> _Exercise_:
Each line below containing the word "knee" needs to be shown.

[The records]

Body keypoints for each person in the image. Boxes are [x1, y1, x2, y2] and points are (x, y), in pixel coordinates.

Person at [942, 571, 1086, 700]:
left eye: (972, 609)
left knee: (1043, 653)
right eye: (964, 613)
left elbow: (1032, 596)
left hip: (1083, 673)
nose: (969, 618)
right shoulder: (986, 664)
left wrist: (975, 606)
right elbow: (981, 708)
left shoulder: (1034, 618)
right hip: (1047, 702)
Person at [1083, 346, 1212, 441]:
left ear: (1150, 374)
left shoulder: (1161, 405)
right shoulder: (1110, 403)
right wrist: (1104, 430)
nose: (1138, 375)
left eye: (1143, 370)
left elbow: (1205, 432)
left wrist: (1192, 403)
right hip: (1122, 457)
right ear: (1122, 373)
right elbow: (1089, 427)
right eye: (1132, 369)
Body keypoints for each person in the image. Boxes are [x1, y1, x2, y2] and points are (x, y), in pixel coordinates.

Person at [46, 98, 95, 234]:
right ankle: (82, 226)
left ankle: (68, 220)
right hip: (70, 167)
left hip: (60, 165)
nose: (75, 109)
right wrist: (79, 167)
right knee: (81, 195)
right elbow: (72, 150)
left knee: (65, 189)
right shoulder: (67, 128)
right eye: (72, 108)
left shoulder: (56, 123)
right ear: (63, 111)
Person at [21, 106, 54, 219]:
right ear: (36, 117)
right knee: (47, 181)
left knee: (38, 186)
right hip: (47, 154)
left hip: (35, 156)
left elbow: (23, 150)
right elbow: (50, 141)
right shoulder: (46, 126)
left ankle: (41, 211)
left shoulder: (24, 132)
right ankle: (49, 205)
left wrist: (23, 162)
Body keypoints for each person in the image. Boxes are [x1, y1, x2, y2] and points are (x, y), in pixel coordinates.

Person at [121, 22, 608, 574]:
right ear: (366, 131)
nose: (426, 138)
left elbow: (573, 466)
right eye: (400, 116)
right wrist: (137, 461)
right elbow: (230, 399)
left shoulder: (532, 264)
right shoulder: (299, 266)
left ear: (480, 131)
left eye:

[/The records]

> _Answer for the task_:
left knee: (1043, 653)
right knee: (81, 195)
left knee: (65, 189)
right knee: (47, 181)
left knee: (38, 186)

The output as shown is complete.